[Task item A]
In the extracted page text entries, edit the lines from the line with "漆，至少两遍，因为空调下送风，会起尘。" up to and including the line with "is zum Paket" by replacing "机房" with "数据中心" wherever it occurs, leaving everything else unchanged. Return only those lines, without the picture lines.

[Extract provided]
──────
To attract investors, the bond issue was first promoted by an extensive roadshow conducted across Europe. Switzerland bought most of the bond which will be listed on the Swiss Stock Exchange.
Oversubscription means that the bond attracted more buyers than was initially anticipated. This will now empower AFC to further diversify its debt portfolio and secure financing to cover infrastructure projects across the continent.
Rated A3 by Moody’s Investor Services, this issuance marked AFC’s second CHF bond of which the financer’s Senior Director & Treasurer of AFC, Banji Fehintola, expressed their enthusiasm over the investor response.
“We are very pleased with the results of our second Swiss bond issue. It is a landmark for AFC and Africa in general,” added the Senior Director.
This is a great funding option for AFC and as the Director pointed out, “…this new bond will provide us with liquidity to refinance our maturing CHF bond and fund the Corporation’s balance sheet growth. We look forward to deepening our relationship with Swiss investors and frequenting more often this very important market.”
AFC a finance institution, with over 10 years experience (established in 2007) commands an equity capital base of USD1 billion. AFC rightfully boasts as the lead financer of private sector-led infrastructure investment across Africa.
With a current balance sheet of approximately USD5.07 billion, AFC is the second highest investment grade rated multilateral financial institution in Africa. Further, the investor has under its belt, an A3/P2 which is one of the highest rating from Moody’s Investors Service. Under the auspices of its USD3 Billion Global Medium-Term Note (MTN) Programme, last year alone, AFC successfully raised USD1150 million from two bonds raising USD650 million and USD500 million respectively.
Before that, in 2017 AFC raised USD500 million another USD750 million in 2015 all done through Eurobond issuances.
Of these, all the issued Eurobonds were oversubscribed and attracted investors from Asia, Europe and the USA.
AFC’s investment approach combines specialist industry expertise with a focus on financial and technical advisory, project structuring, project development and risk capital to address Africa’s infrastructure development needs and drive sustainable economic growth.
──────
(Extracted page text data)
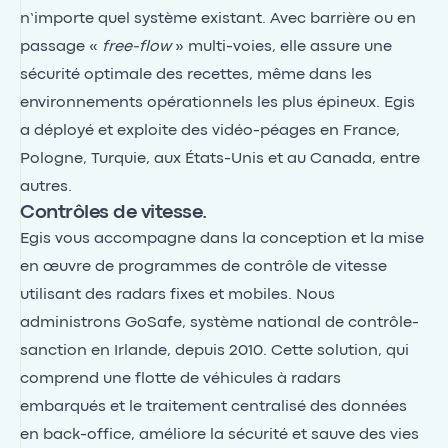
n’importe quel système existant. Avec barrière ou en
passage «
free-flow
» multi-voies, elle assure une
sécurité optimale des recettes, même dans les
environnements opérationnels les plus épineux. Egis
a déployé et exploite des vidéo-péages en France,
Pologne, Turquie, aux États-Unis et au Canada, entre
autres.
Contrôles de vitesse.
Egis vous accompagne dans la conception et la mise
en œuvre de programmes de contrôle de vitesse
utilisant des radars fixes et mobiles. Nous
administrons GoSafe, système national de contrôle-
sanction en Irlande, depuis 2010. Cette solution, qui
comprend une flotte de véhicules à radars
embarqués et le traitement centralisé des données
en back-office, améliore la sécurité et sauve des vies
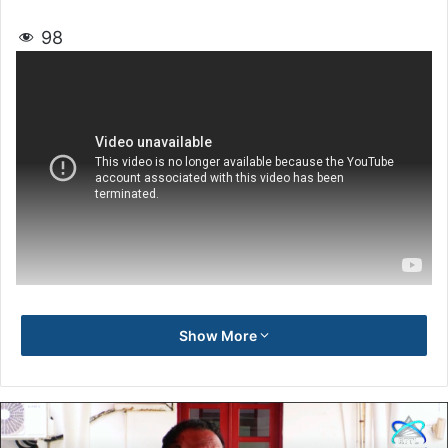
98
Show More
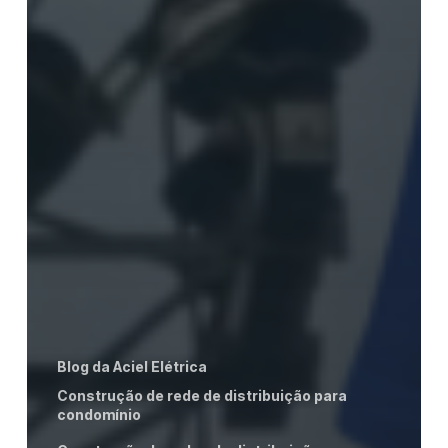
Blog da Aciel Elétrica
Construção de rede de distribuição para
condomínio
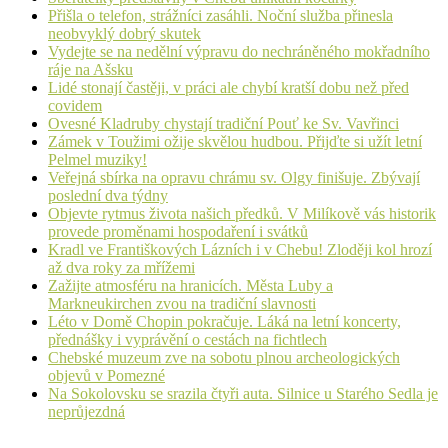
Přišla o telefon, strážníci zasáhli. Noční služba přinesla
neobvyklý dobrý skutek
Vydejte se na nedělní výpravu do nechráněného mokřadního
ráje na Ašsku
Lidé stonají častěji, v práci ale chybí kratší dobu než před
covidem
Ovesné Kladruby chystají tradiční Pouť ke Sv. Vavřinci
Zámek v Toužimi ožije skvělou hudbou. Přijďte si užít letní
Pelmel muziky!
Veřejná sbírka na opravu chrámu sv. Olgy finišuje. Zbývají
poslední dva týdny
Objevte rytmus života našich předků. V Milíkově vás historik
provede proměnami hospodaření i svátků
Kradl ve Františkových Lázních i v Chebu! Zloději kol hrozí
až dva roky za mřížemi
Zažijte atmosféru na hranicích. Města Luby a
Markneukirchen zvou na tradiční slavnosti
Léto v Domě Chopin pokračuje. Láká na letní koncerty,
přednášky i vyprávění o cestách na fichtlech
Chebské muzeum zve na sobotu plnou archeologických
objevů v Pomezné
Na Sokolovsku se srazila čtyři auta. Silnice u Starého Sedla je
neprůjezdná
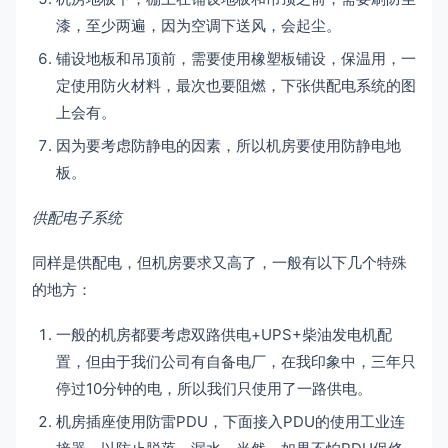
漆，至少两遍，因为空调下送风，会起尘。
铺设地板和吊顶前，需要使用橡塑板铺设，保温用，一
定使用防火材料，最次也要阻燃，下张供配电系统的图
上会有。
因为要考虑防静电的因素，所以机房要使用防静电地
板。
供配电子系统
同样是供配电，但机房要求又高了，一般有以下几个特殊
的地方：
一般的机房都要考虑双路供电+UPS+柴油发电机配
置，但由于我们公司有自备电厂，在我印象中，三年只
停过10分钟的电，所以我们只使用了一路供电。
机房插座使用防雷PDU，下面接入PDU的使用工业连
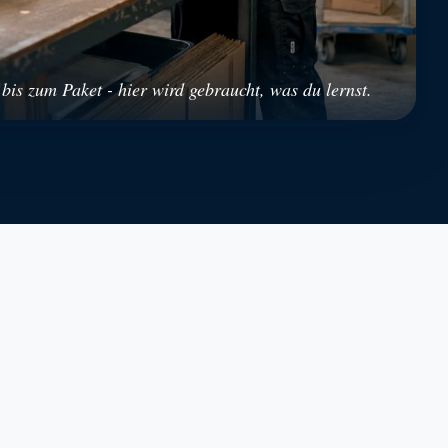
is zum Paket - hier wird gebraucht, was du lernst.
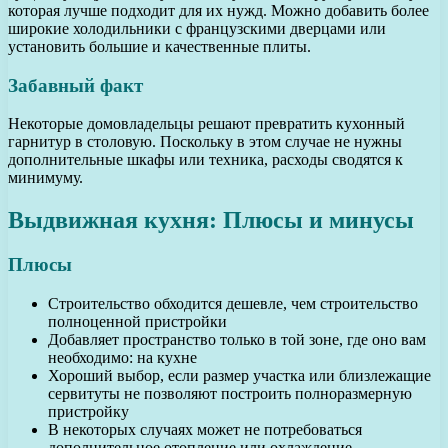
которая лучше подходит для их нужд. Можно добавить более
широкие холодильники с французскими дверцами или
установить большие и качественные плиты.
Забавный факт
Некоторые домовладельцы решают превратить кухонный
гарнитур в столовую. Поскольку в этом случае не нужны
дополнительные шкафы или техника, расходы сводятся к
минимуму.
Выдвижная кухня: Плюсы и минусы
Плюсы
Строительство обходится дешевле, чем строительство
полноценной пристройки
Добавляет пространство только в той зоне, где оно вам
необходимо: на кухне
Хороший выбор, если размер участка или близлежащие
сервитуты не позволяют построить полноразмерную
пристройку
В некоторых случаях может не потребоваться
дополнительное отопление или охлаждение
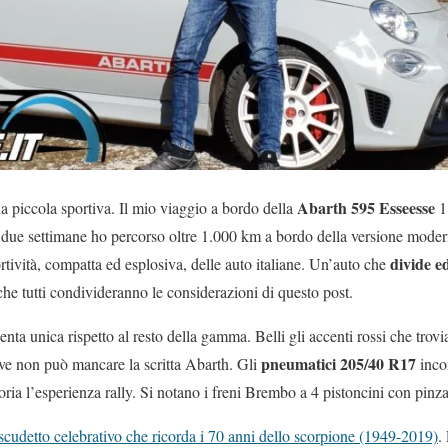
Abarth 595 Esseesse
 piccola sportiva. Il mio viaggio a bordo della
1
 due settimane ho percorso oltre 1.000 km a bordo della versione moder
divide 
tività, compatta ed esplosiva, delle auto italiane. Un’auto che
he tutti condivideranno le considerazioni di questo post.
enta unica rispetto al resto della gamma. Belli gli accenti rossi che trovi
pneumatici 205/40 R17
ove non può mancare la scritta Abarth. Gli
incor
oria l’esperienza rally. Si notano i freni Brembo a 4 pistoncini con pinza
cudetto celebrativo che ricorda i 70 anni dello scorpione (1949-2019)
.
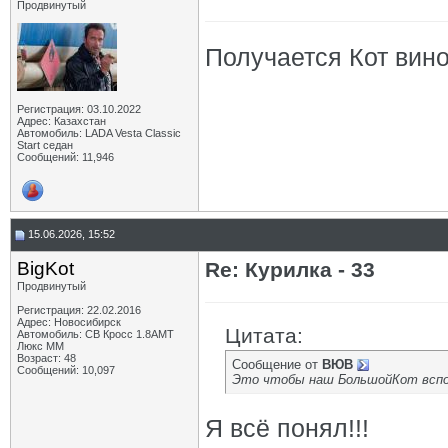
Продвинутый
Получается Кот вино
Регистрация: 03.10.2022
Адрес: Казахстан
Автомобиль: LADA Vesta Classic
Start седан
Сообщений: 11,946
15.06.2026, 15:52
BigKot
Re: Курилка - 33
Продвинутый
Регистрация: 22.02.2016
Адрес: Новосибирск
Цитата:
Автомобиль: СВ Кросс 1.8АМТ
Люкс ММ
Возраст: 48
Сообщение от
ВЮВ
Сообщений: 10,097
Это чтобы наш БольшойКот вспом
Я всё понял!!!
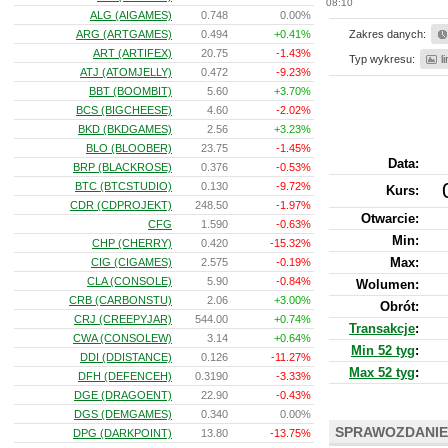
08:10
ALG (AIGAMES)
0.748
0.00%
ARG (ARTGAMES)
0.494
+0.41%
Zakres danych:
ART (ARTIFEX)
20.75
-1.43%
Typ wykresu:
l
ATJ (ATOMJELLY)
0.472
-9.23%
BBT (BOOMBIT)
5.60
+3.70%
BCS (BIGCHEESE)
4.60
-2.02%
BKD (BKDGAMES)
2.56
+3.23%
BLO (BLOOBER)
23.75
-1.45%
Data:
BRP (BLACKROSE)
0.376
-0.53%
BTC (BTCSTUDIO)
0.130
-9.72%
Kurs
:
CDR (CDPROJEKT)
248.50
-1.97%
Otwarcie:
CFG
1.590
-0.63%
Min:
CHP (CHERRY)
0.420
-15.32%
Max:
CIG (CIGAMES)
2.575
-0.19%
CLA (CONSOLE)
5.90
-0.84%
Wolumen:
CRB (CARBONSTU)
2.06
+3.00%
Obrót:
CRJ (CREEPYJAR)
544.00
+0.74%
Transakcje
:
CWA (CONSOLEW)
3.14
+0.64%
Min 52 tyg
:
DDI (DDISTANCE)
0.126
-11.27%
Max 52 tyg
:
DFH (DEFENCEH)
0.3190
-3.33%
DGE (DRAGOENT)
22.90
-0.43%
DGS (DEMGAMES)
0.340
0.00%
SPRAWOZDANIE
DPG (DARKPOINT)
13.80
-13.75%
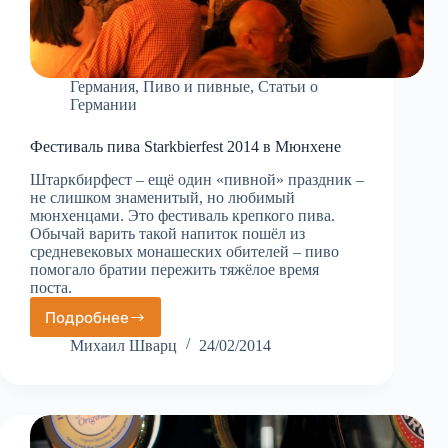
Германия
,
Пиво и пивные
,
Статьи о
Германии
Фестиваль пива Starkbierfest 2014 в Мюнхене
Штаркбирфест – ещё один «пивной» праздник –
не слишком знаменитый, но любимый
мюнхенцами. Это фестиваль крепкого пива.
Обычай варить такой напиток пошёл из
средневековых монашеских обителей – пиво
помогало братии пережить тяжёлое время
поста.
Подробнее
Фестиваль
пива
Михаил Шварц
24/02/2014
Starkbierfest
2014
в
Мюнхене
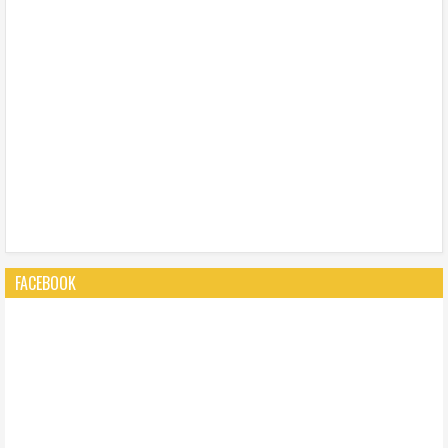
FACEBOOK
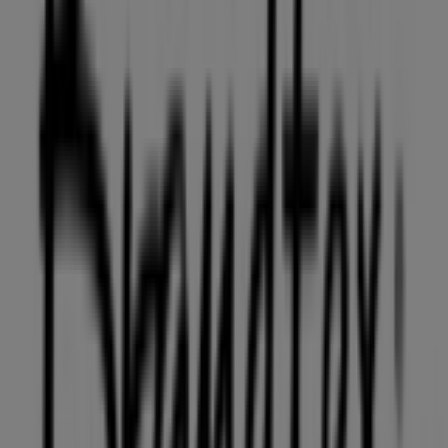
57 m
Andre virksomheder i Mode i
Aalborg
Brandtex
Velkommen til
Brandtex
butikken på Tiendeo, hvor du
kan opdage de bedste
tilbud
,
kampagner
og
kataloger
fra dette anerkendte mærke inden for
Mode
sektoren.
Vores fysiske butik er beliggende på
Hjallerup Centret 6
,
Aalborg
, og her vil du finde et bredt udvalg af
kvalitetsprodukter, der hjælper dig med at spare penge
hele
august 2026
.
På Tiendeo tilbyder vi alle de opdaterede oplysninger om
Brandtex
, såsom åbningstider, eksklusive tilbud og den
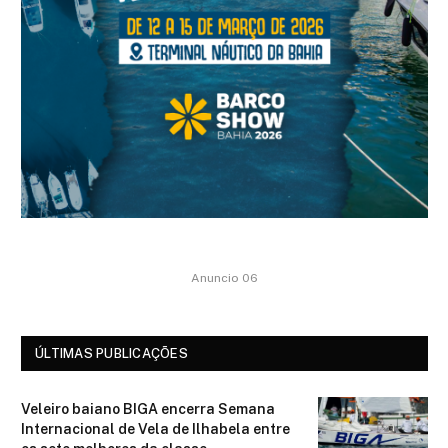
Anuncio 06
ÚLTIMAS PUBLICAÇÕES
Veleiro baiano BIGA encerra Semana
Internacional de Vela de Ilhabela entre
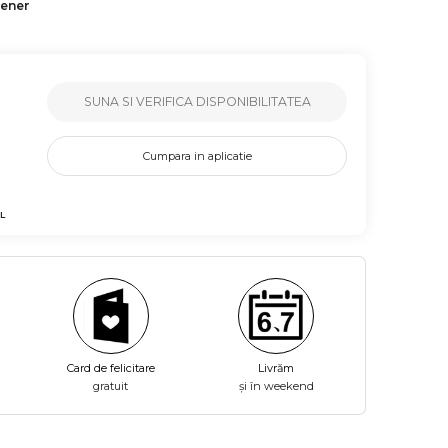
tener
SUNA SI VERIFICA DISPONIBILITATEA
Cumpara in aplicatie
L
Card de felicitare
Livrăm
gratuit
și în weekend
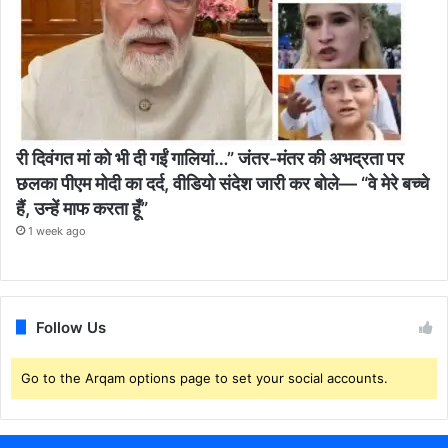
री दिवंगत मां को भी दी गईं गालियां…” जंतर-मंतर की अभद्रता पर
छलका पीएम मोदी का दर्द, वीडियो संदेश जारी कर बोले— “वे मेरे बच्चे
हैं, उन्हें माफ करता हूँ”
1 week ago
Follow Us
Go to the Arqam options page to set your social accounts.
──────
[Task item B]
Transcribe the article on AFC's bond issue from "Rated A3 by" up to and including "the investor response.".

[Result A]
漆，至少两遍，因为空调下送风，会起尘。
铺设地板和吊顶前，需要使用橡塑板铺设，保温用，一
定使用防火材料，最次也要阻燃，下张供配电系统的图
上会有。
因为要考虑防静电的因素，所以数据中心要使用防静电地
板。
供配电子系统
同样是供配电，但数据中心要求又高了，一般有以下几个特殊
的地方：
一般的数据中心都要考虑双路供电+UPS+柴油发电机配
置，但由于我们公司有自备电厂，在我印象中，三年只
停过10分钟的电，所以我们只使用了一路供电。
数据中心插座使用防雷PDU，下面接入PDU的使用工业连
is zum Paket - hier wird gebraucht, was du lernst.

[Result B]
Rated A3 by Moody’s Investor Services, this issuance marked AFC’s second CHF bond of which the financer’s Senior Director & Treasurer of AFC, Banji Fehintola, expressed their enthusiasm over the investor response.